When she had made a meal for Matthew (milkless tea, a Ryvita, two slices of kiwi fruit, and twelve dry-roasted peanuts), she went upstairs, of necessity holding on to the banisters with both hands, puffing at the top as she always did, and entered the bathroom. The scales were for Matthew. She had never stepped on them. How delighted they both were when Matthew weighed himself last week and the scales registered 100 pounds instead of the needle quivering on the 84-pound mark as it once had. Michelle kicked off her shoes, looking down at her legs and feet. They were beautiful, as lovely in shape as any of those models’, if not as long. Taking a deep breath, she stepped onto the scales.

At first she didn’t look. But she had to look, that was the point. Slowly she lowered her closed eyes, forced herself to open them. Her breath expelled in a long sigh, she took her eyes away from what it came to in kilos, in pounds. She weighed three times what Matthew did.
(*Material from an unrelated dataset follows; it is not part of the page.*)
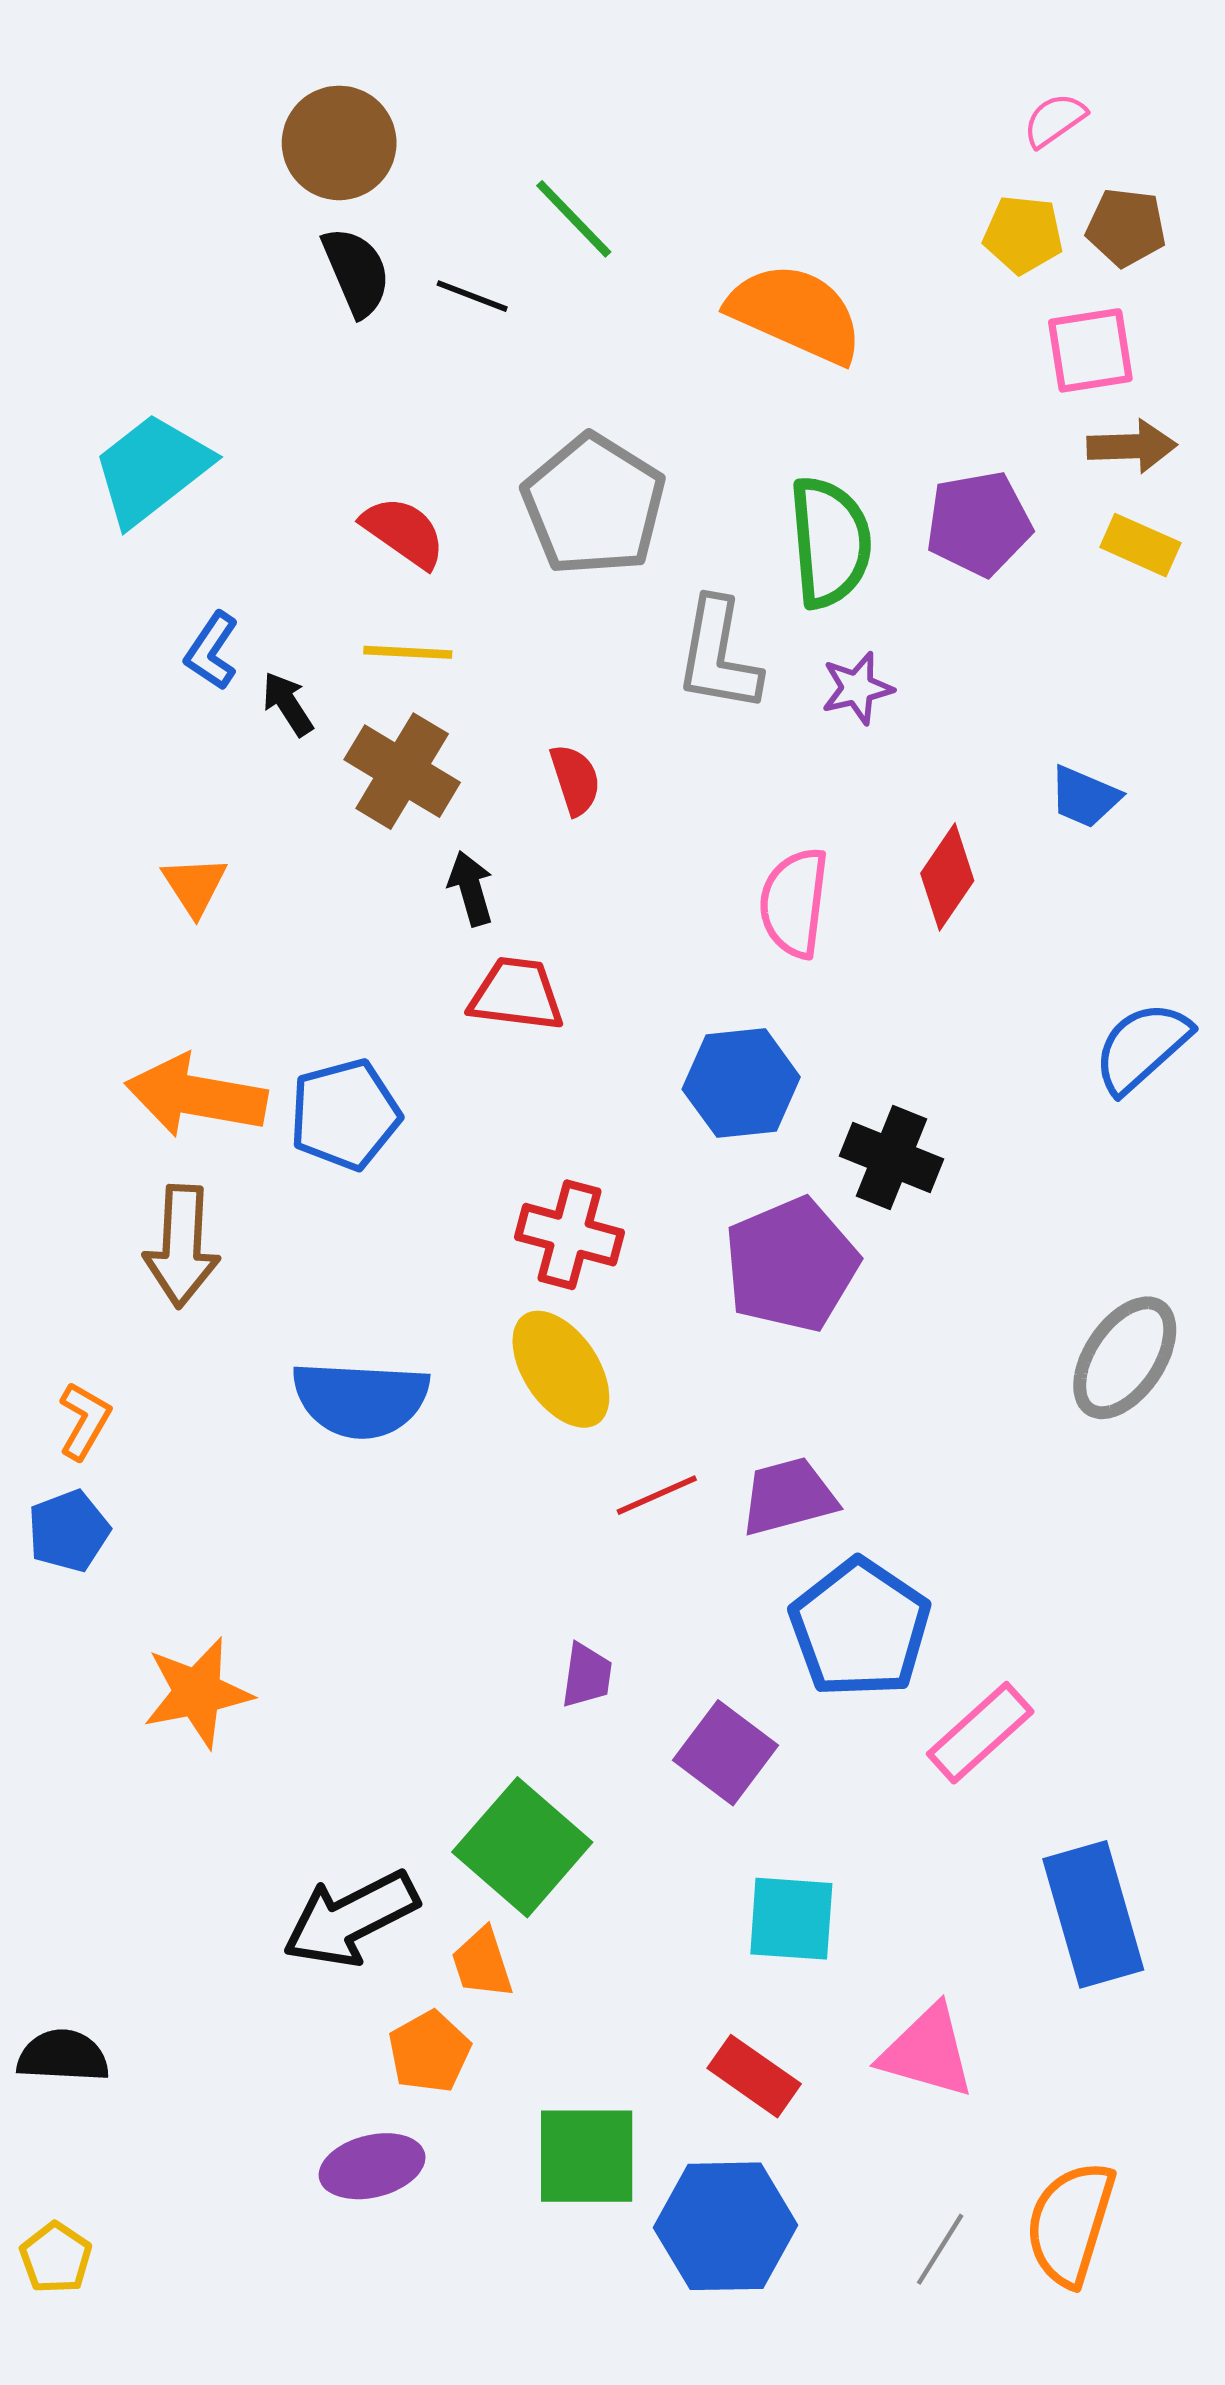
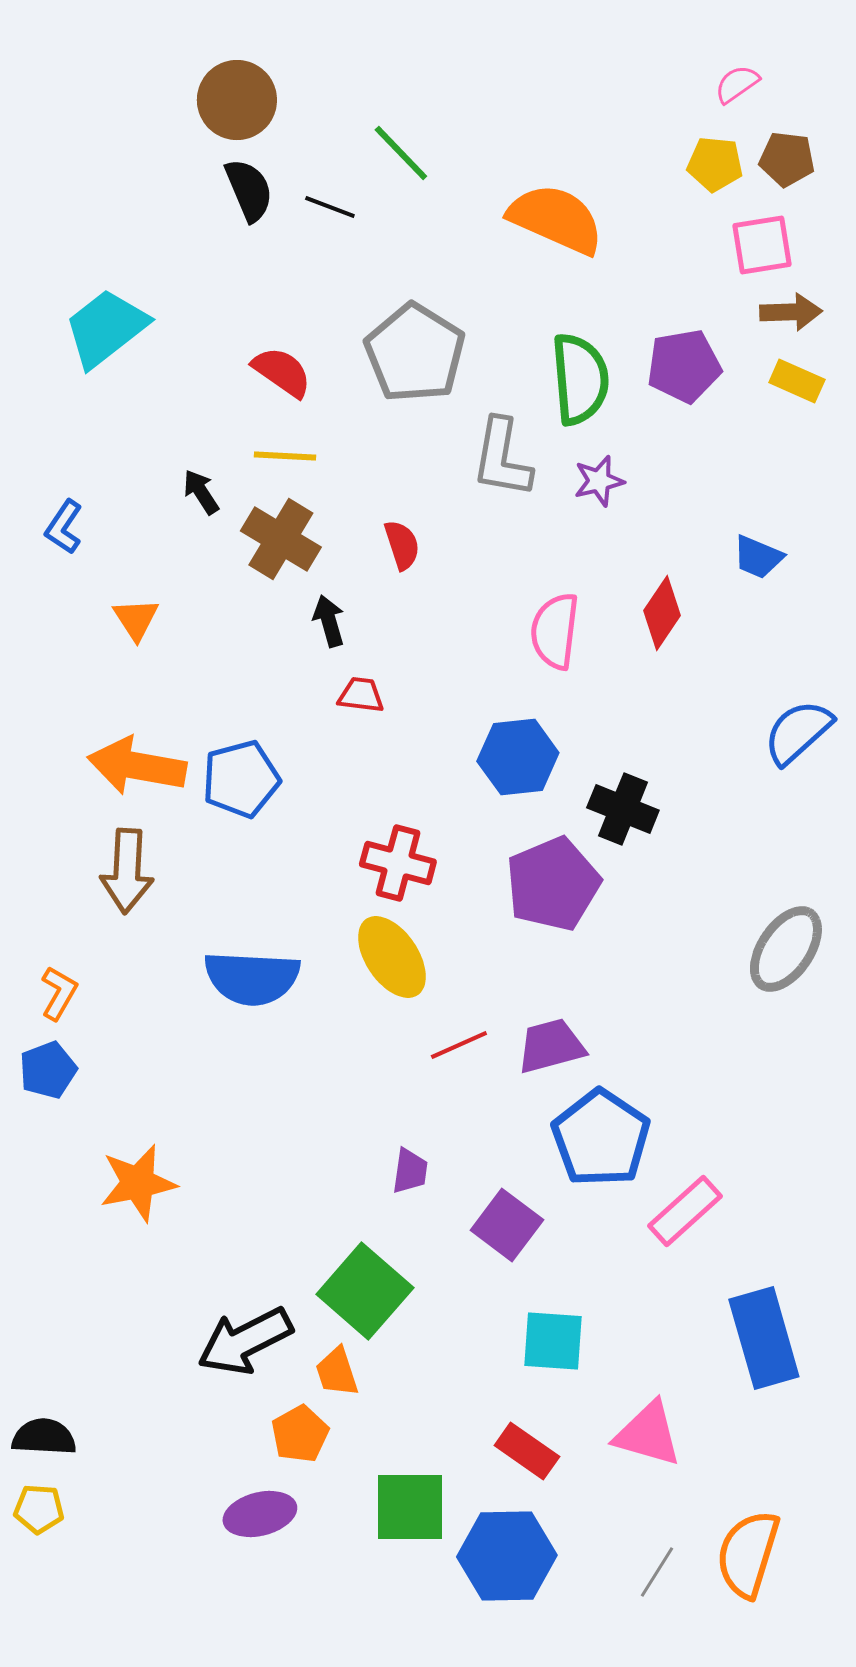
blue L-shape: (212, 651) -> (64, 527), moved
red trapezoid: (517, 994) -> (361, 695), size x0.7
yellow pentagon: (56, 2258) -> (39, 1509), moved, turned -30

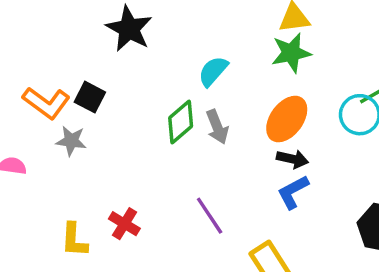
What had happened to her to make her do what she’d just done? Jeff Leigh had happened. That made Michelle smile. It was absurd to think of the person you hated as doing you good. For he had done her good. She put on her shoes, went down to the kitchen again and tipped the food she’d prepared for her tea, a big bread roll (in the absence of doughnuts) with strawberry jam, two shortcake biscuits, and a slice of fruitcake, down into the waste bin.